=== Begin Enclosure ===

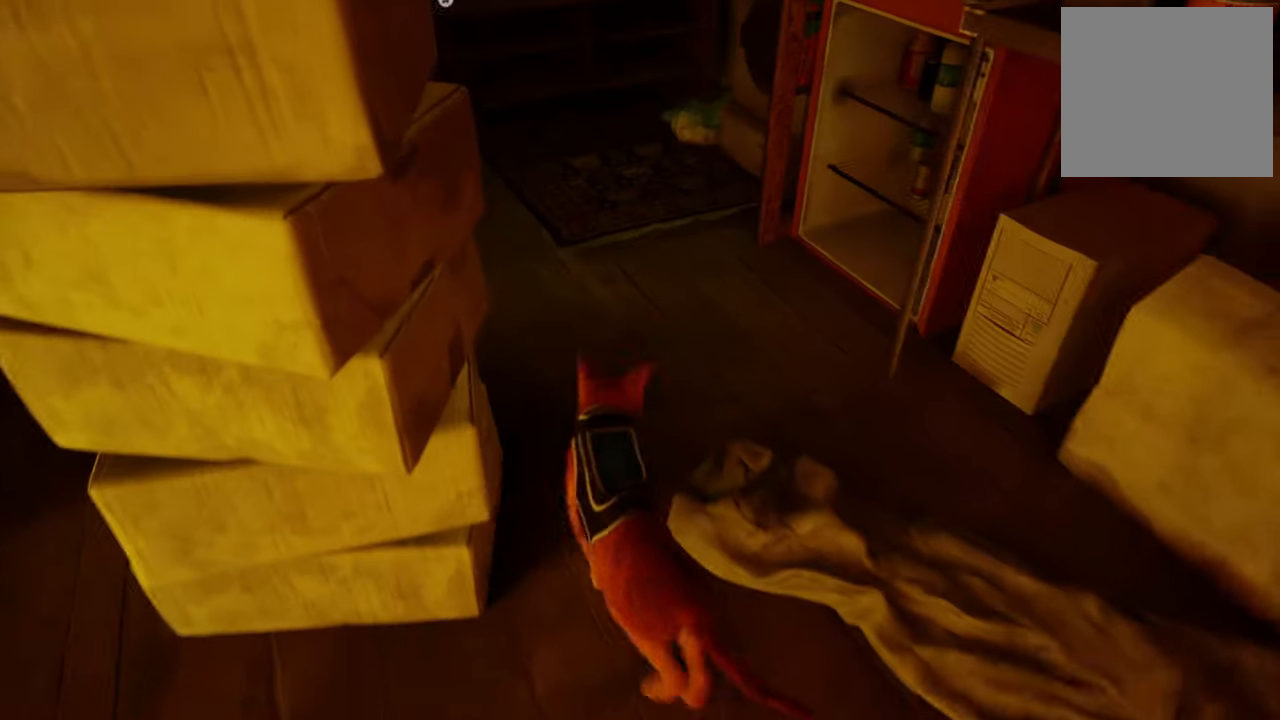
{"buttons": [], "left_stick": "up", "right_stick": "center", "events": [[120, "A", "down"], [260, "A", "up"]]}
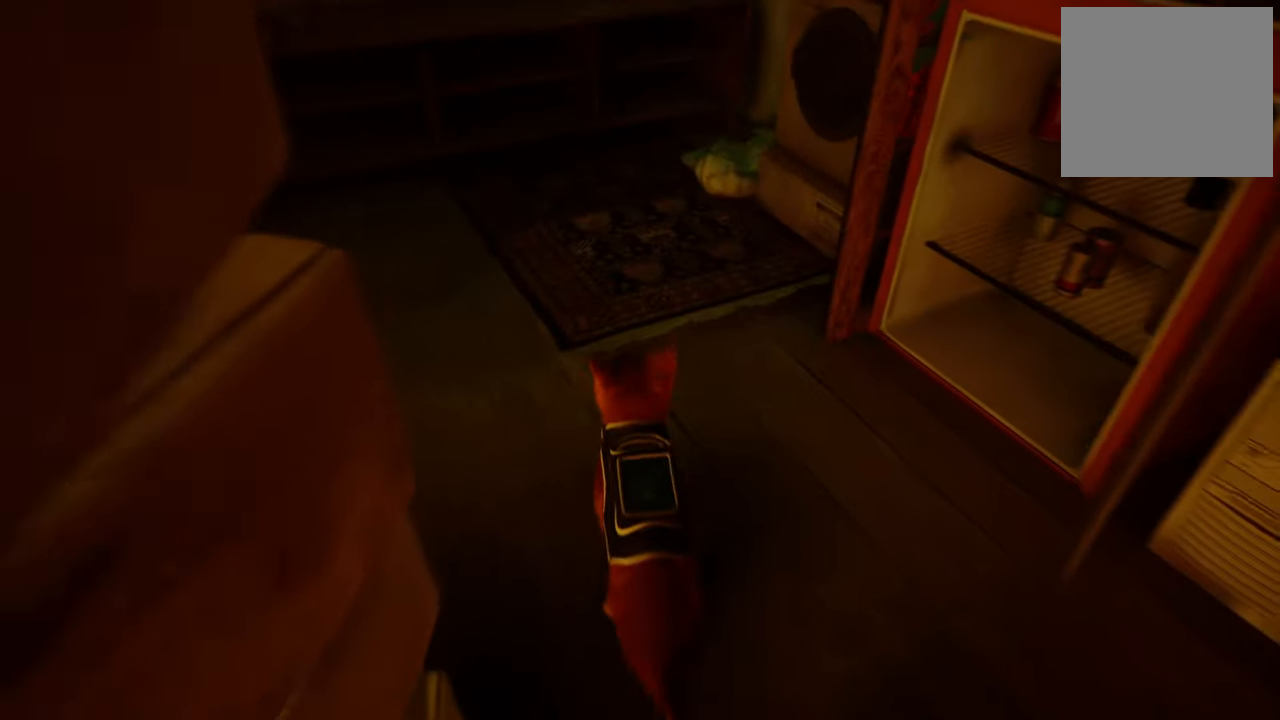
{"buttons": [], "left_stick": "center", "right_stick": "up-left", "events": [[180, "right_stick", "up-left"], [320, "left_stick", "center"]]}
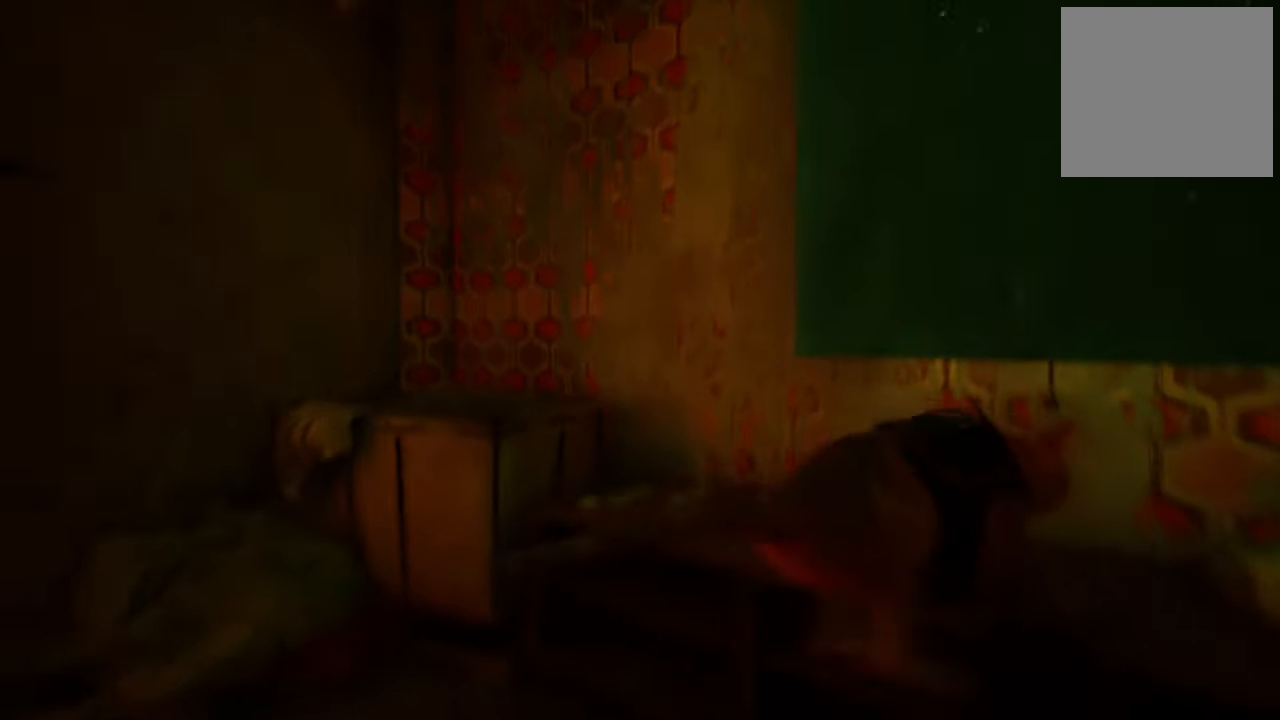
{"buttons": [], "left_stick": "center", "right_stick": "down-left", "events": [[20, "right_stick", "center"], [280, "right_stick", "down-left"]]}
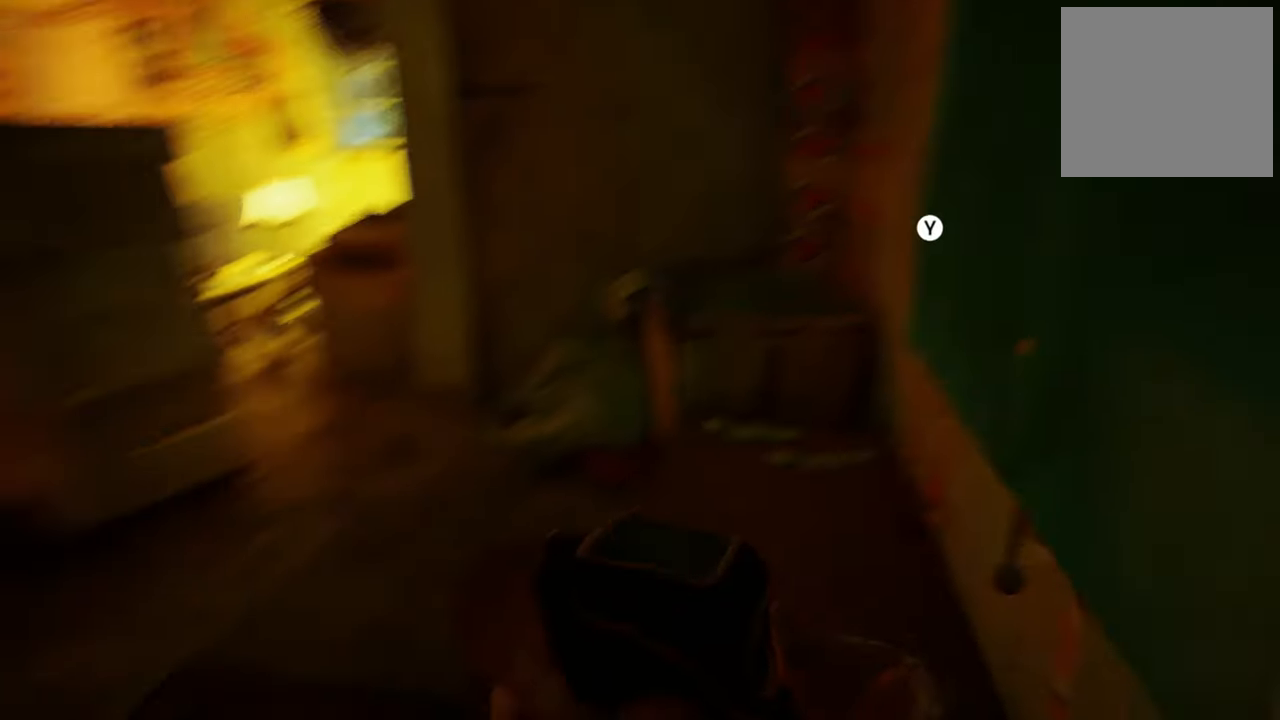
{"buttons": [], "left_stick": "up", "right_stick": "center", "events": [[140, "right_stick", "center"], [240, "left_stick", "up"]]}
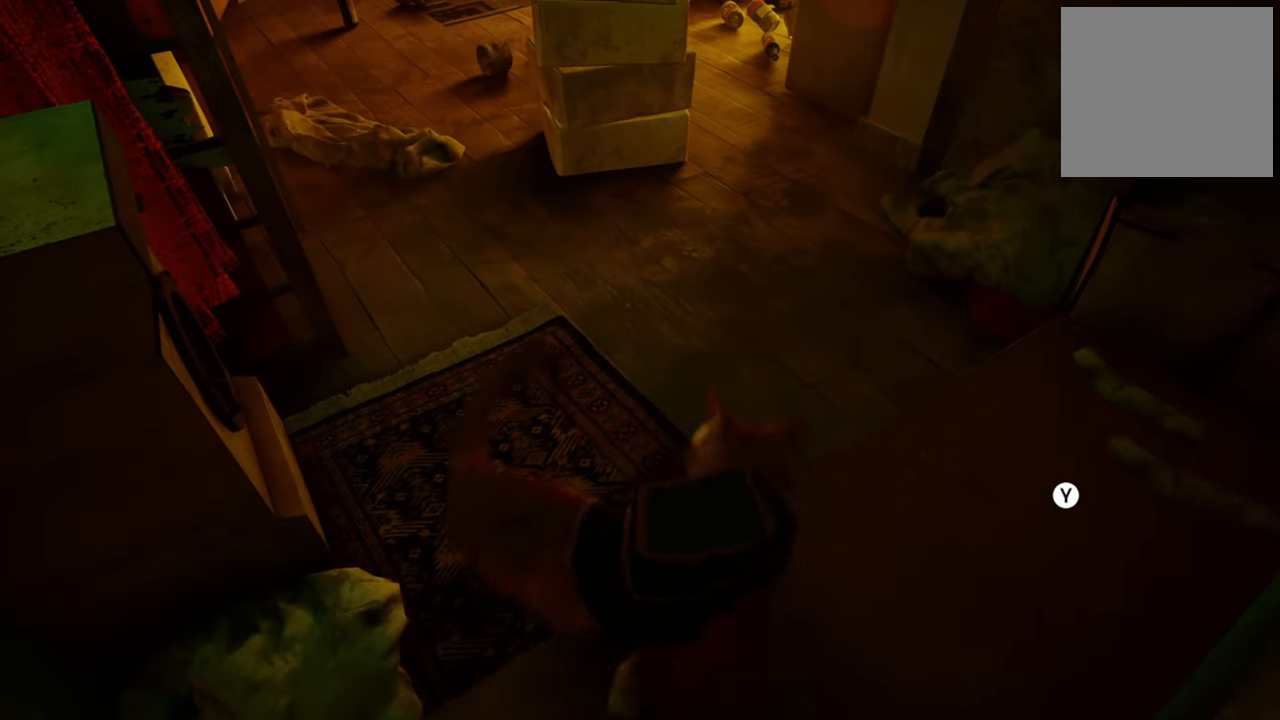
{"buttons": [], "left_stick": "up", "right_stick": "center", "events": [[20, "A", "down"], [160, "A", "up"]]}
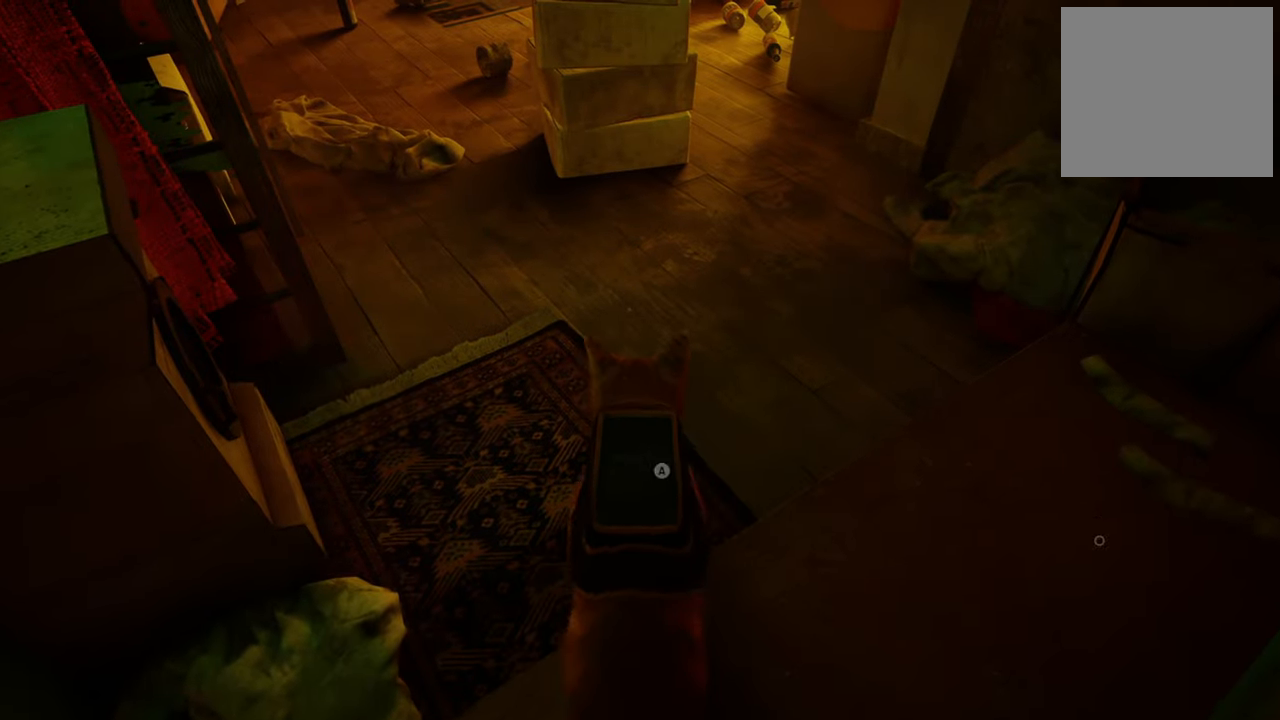
{"buttons": [], "left_stick": "center", "right_stick": "up-left", "events": [[380, "left_stick", "center"], [460, "right_stick", "up-left"]]}
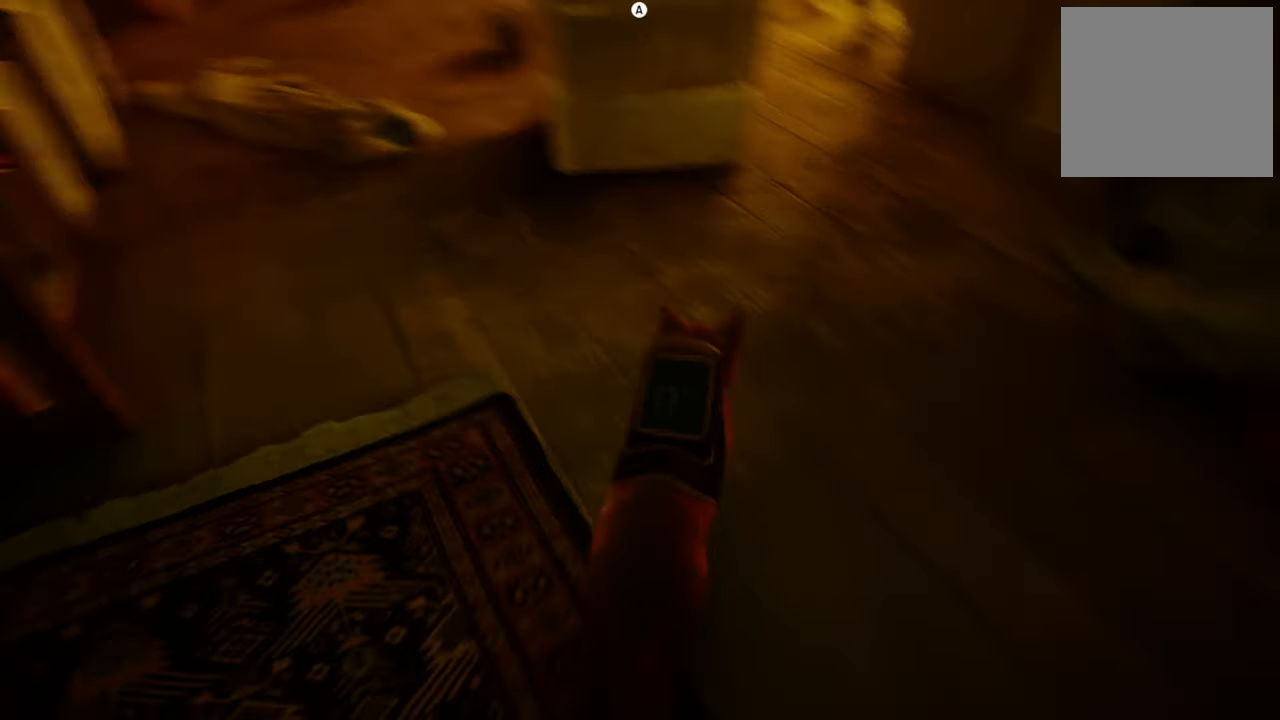
{"buttons": [], "left_stick": "center", "right_stick": "up-left", "events": []}
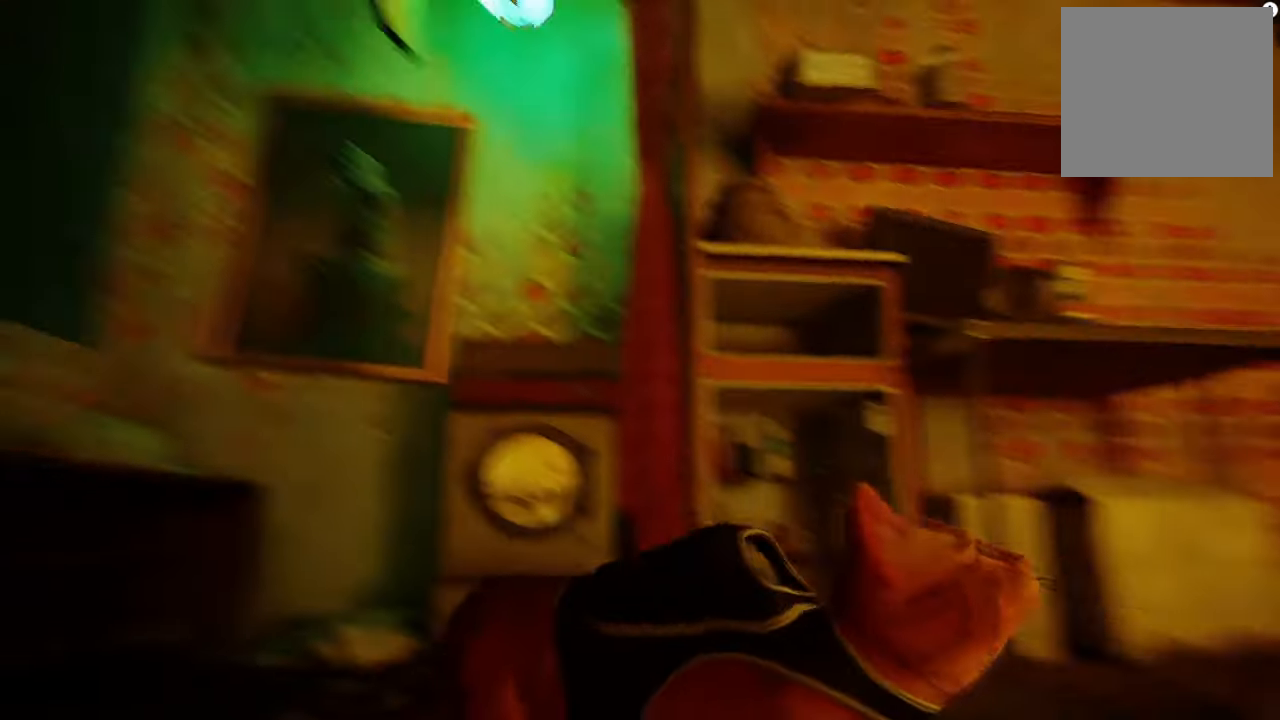
{"buttons": [], "left_stick": "center", "right_stick": "down-left", "events": [[40, "right_stick", "center"], [480, "right_stick", "down-left"]]}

=== End Enclosure ===

Could you copy every record exactly, without the pictures?

Answer for this exercise:
{"buttons": [], "left_stick": "up", "right_stick": "center", "events": [[120, "A", "down"], [260, "A", "up"]]}
{"buttons": [], "left_stick": "center", "right_stick": "up-left", "events": [[180, "right_stick", "up-left"], [320, "left_stick", "center"]]}
{"buttons": [], "left_stick": "center", "right_stick": "down-left", "events": [[20, "right_stick", "center"], [280, "right_stick", "down-left"]]}
{"buttons": [], "left_stick": "up", "right_stick": "center", "events": [[140, "right_stick", "center"], [240, "left_stick", "up"]]}
{"buttons": [], "left_stick": "up", "right_stick": "center", "events": [[20, "A", "down"], [160, "A", "up"]]}
{"buttons": [], "left_stick": "center", "right_stick": "up-left", "events": [[380, "left_stick", "center"], [460, "right_stick", "up-left"]]}
{"buttons": [], "left_stick": "center", "right_stick": "up-left", "events": []}
{"buttons": [], "left_stick": "center", "right_stick": "down-left", "events": [[40, "right_stick", "center"], [480, "right_stick", "down-left"]]}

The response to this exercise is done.